We know that shader pipes in GPUs have achieved near 100% of their texel rate for 5+ years now. Again, unless ATI screwed up, Xenos will do the same while vertex texturing. So a vertex shader with 16 texture accesses will run at 500Mverts per second. Empirically, G7x has taken up to 200 cycles per VTF (though supposedly 20 cycles is the theoretical performance). A vertex shader with only one texture access could perform as poorly as 22M per second.

This covers the main advantages of unified shading. Then other differences between the chips include bandwidth, which I'm not going to rehash. There's also dynamic branching. Given Dave's hints that R5xx's scheduler and DB system came from Xenos, we can expect similar performance here. We've seen factors of 2x-10x over large batch based GPUs. On the other hand, RSX's big advantage is texturing. Any texture loaded shader should run 65% faster if bandwidth isn't an issue. This often used to be the case several years ago, but not so much now due to math being important. It may resurge if spherical harmonic lighting (good stuff!) takes off.

So even though we don't have any measurements or benchmarks, we can make reasonable assumptions about certain aspects of rendering.

Xenos is hardly a huge win because of unified shaders over a discrete part like Nvidia's 7900 series, and we all know that the 7900 series is meeting excellent die size and power issue requirements for the console space.
As stated already, we don't know that lack of unified shaders is what makes the G71/RSX so small. Note the above paragraph about performance differences unrelated to US. If those weren't there, would G7x still be smaller? Who knows.
 
Mintmaster said:
It may resurge if spherical harmonic lighting (good stuff!) takes off.
Both machines will be capable of this, right? The RSX would just have an advantage at doing it.
 
Oh yeah, for sure. Both are capable of using it.

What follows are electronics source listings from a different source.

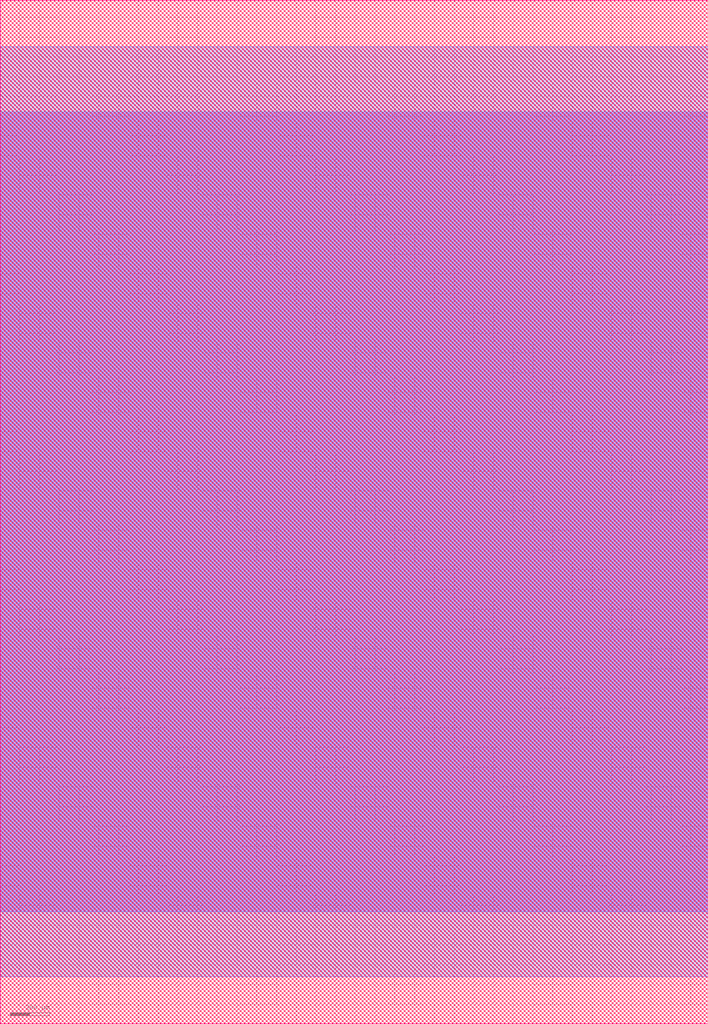
<source format=lef>
VERSION 5.7 ;
  NOWIREEXTENSIONATPIN ON ;
  DIVIDERCHAR "/" ;
  BUSBITCHARS "[]" ;
MACRO vsdPLLSoC
  CLASS BLOCK ;
  FOREIGN vsdPLLSoC ;
  ORIGIN 0.000 0.000 ;
  SIZE 3588.000 BY 5188.000 ;
  OBS
      LAYER li1 ;
        RECT 0.220 569.070 3587.780 4622.755 ;
      LAYER met1 ;
        RECT 0.000 239.060 3588.000 4951.380 ;
      LAYER met2 ;
        RECT 0.000 239.030 3588.000 4951.410 ;
      LAYER met3 ;
        RECT 0.000 568.240 3588.000 4622.700 ;
      LAYER met4 ;
        RECT 0.000 0.000 3588.000 5188.000 ;
      LAYER met5 ;
        RECT 0.000 0.000 3588.000 5188.000 ;
  END
END vsdPLLSoC
END LIBRARY


</source>
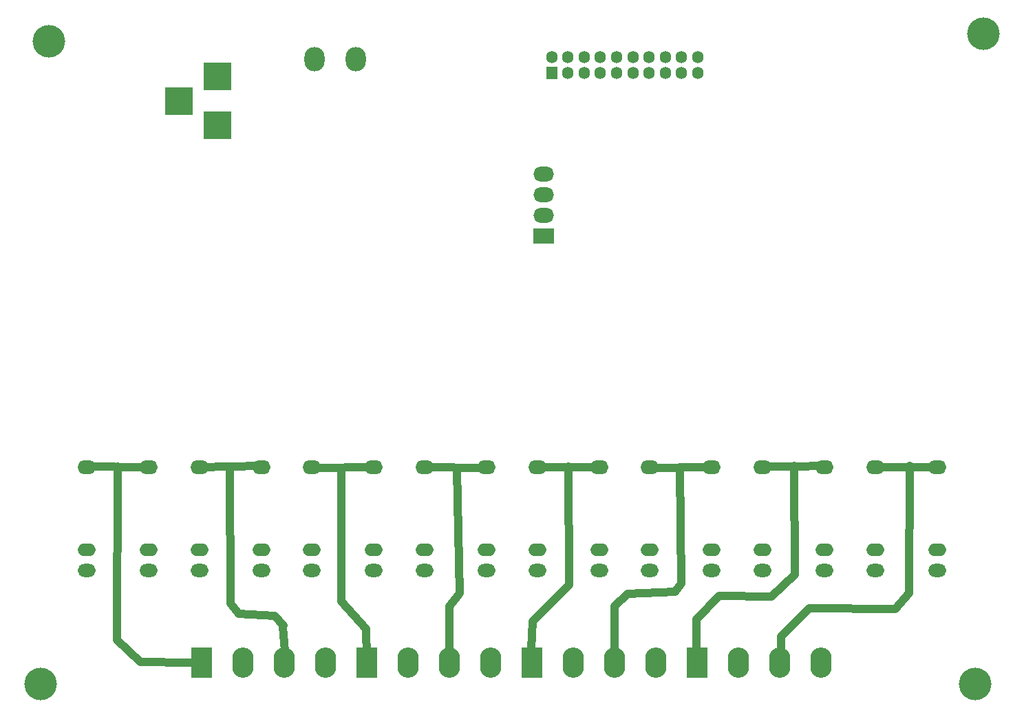
<source format=gbs>
G04 #@! TF.FileFunction,Soldermask,Bot*
%FSLAX46Y46*%
G04 Gerber Fmt 4.6, Leading zero omitted, Abs format (unit mm)*
G04 Created by KiCad (PCBNEW 4.0.6) date 09/22/17 08:59:26*
%MOMM*%
%LPD*%
G01*
G04 APERTURE LIST*
%ADD10C,0.100000*%
%ADD11C,1.000000*%
%ADD12O,2.224000X1.724000*%
%ADD13O,2.224000X1.524000*%
%ADD14O,2.224000X1.624000*%
%ADD15O,2.222400X1.624000*%
%ADD16C,4.000000*%
%ADD17R,3.500000X3.500000*%
%ADD18R,2.524000X1.824000*%
%ADD19O,2.524000X1.824000*%
%ADD20O,2.500000X3.000000*%
%ADD21O,2.624000X3.724000*%
%ADD22R,2.624000X3.724000*%
%ADD23R,1.400000X1.524000*%
%ADD24O,1.400000X1.524000*%
G04 APERTURE END LIST*
D10*
D11*
X92370000Y-140660000D02*
X92490000Y-119280000D01*
X95280000Y-143320000D02*
X92370000Y-140660000D01*
X101370000Y-143410000D02*
X95280000Y-143320000D01*
X112790000Y-139010000D02*
X113110000Y-142940000D01*
X111780000Y-137670000D02*
X112920000Y-138870000D01*
X107340000Y-137410000D02*
X111780000Y-137670000D01*
X106390000Y-136140000D02*
X107340000Y-137410000D01*
X106320000Y-119270000D02*
X106390000Y-136140000D01*
X96170000Y-119330000D02*
X88370000Y-119270000D01*
X110130000Y-119210000D02*
X102450000Y-119330000D01*
X120020000Y-135900000D02*
X120020000Y-119570000D01*
X123760000Y-119400000D02*
X116860000Y-119450000D01*
X123060000Y-139260000D02*
X120020000Y-135910000D01*
X123130000Y-142740000D02*
X123060000Y-139260000D01*
X134200000Y-119650000D02*
X134520000Y-134900000D01*
X133250000Y-136490000D02*
X134390000Y-135100000D01*
X133250000Y-143320000D02*
X133250000Y-136490000D01*
X143500000Y-138320000D02*
X148060000Y-133830000D01*
X143310000Y-143320000D02*
X143500000Y-138320000D01*
X147970000Y-119290000D02*
X148040000Y-133620000D01*
X137780000Y-119440000D02*
X130170000Y-119370000D01*
X144420000Y-119370000D02*
X151660000Y-119370000D01*
X153640000Y-136500000D02*
X153640000Y-143140000D01*
X155230000Y-134910000D02*
X153640000Y-136500000D01*
X161060000Y-134700000D02*
X155230000Y-134910000D01*
X161800000Y-133690000D02*
X161060000Y-134700000D01*
X161650000Y-119330000D02*
X161800000Y-133690000D01*
X157940000Y-119440000D02*
X165670000Y-119330000D01*
X175740000Y-119240000D02*
X179460000Y-119210000D01*
X172000000Y-119270000D02*
X175740000Y-119240000D01*
X175790000Y-132600000D02*
X175720000Y-119230000D01*
X172880000Y-135270000D02*
X175790000Y-132600000D01*
X166490000Y-135210000D02*
X172880000Y-135270000D01*
X163700000Y-138120000D02*
X166490000Y-135210000D01*
X163640000Y-143080000D02*
X163700000Y-138120000D01*
X174070000Y-140190000D02*
X173990000Y-143520000D01*
X177580000Y-136730000D02*
X174070000Y-140190000D01*
X188160000Y-136790000D02*
X177580000Y-136730000D01*
X189840000Y-134840000D02*
X188160000Y-136790000D01*
X189890000Y-119190000D02*
X189840000Y-134840000D01*
X185660000Y-119340000D02*
X193280000Y-119350000D01*
D12*
X165585710Y-119330000D03*
X157965710Y-119330000D03*
D13*
X165585710Y-129490000D03*
X157965710Y-129490000D03*
D14*
X165585710Y-132030000D03*
D15*
X157965710Y-132030000D03*
D16*
X84000000Y-67000000D03*
X83000000Y-146000000D03*
X199000000Y-66000000D03*
X198000000Y-146000000D03*
D17*
X104750000Y-77300000D03*
X104750000Y-71300000D03*
X100050000Y-74300000D03*
D12*
X193299994Y-119330000D03*
X185679994Y-119330000D03*
D13*
X193299994Y-129490000D03*
X185679994Y-129490000D03*
D14*
X193299994Y-132030000D03*
D15*
X185679994Y-132030000D03*
D12*
X179442852Y-119330000D03*
X171822852Y-119330000D03*
D13*
X179442852Y-129490000D03*
X171822852Y-129490000D03*
D14*
X179442852Y-132030000D03*
D15*
X171822852Y-132030000D03*
D12*
X151728568Y-119330000D03*
X144108568Y-119330000D03*
D13*
X151728568Y-129490000D03*
X144108568Y-129490000D03*
D14*
X151728568Y-132030000D03*
D15*
X144108568Y-132030000D03*
D12*
X137871426Y-119330000D03*
X130251426Y-119330000D03*
D13*
X137871426Y-129490000D03*
X130251426Y-129490000D03*
D14*
X137871426Y-132030000D03*
D15*
X130251426Y-132030000D03*
D12*
X96300000Y-119330000D03*
X88680000Y-119330000D03*
D13*
X96300000Y-129490000D03*
X88680000Y-129490000D03*
D14*
X96300000Y-132030000D03*
D15*
X88680000Y-132030000D03*
D12*
X124014284Y-119330000D03*
X116394284Y-119330000D03*
D13*
X124014284Y-129490000D03*
X116394284Y-129490000D03*
D14*
X124014284Y-132030000D03*
D15*
X116394284Y-132030000D03*
D12*
X110157142Y-119330000D03*
X102537142Y-119330000D03*
D13*
X110157142Y-129490000D03*
X102537142Y-129490000D03*
D14*
X110157142Y-132030000D03*
D15*
X102537142Y-132030000D03*
D18*
X144880000Y-90910000D03*
D19*
X144880000Y-88370000D03*
X144880000Y-85830000D03*
X144880000Y-83290000D03*
D20*
X116710000Y-69200000D03*
X121790000Y-69200000D03*
D21*
X138390000Y-143400000D03*
X133310000Y-143400000D03*
X128230000Y-143400000D03*
D22*
X123150000Y-143400000D03*
D21*
X118070000Y-143400000D03*
X112990000Y-143400000D03*
X107910000Y-143400000D03*
D22*
X102830000Y-143400000D03*
D21*
X179030000Y-143400000D03*
X173950000Y-143400000D03*
X168870000Y-143400000D03*
D22*
X163790000Y-143400000D03*
D21*
X158710000Y-143400000D03*
X153630000Y-143400000D03*
X148550000Y-143400000D03*
D22*
X143470000Y-143400000D03*
D23*
X145860000Y-70870000D03*
D24*
X145860000Y-68870000D03*
X147860000Y-70870000D03*
X147860000Y-68870000D03*
X149860000Y-70870000D03*
X149860000Y-68870000D03*
X151860000Y-70870000D03*
X151860000Y-68870000D03*
X153860000Y-70870000D03*
X153860000Y-68870000D03*
X155860000Y-70870000D03*
X155860000Y-68870000D03*
X157860000Y-70870000D03*
X157860000Y-68870000D03*
X159860000Y-70870000D03*
X159860000Y-68870000D03*
X161860000Y-70870000D03*
X161860000Y-68870000D03*
X163860000Y-70870000D03*
X163860000Y-68870000D03*
M02*

</source>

I think the most promising use is for secondary illumination only (e.g. indirect reflections, subsurface scattering, etc), with primary illumination coming from your ordinary shadow map + per pixel dot product lighting and variants. In this case, the math will still be there, so I don't think texturing will be an issue.

SH PRT in its original incarnation basically just involves texture fetches and MADDs (or DP4's) in a 1:1 ratio.